Print, exactly as they appear, only the lines from the line that contains "Structures marked on" through the end of the listing.

DATA.

>>>

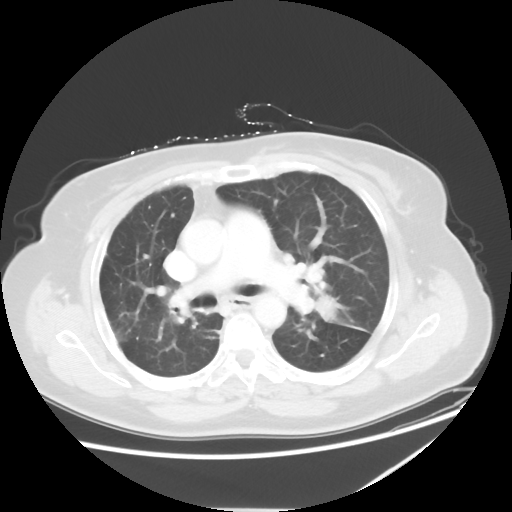
Chest CT, one axial slice; position 34 of 54 along the scan axis; lung window (W 1500 / L -600 HU); 5 mm slice thickness; 512 × 512 image matrix, field of view 384 × 384 mm. Patient: female, 61 years. Case-level facts recorded for this patient, not image findings: clinical TNM (as recorded): T1c N3 M1.
Structures marked on this image (bounding box drawn by a radiologist):
- lung tumour (recorded histology: adenocarcinoma): bounding box <311,291,373,336> (left, top, right, bottom; pixels)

<<<

YOUR RESPONSE.
Structures marked on this image (bounding box drawn by a radiologist):
- lung tumour (recorded histology: adenocarcinoma): bounding box <311,291,373,336> (left, top, right, bottom; pixels)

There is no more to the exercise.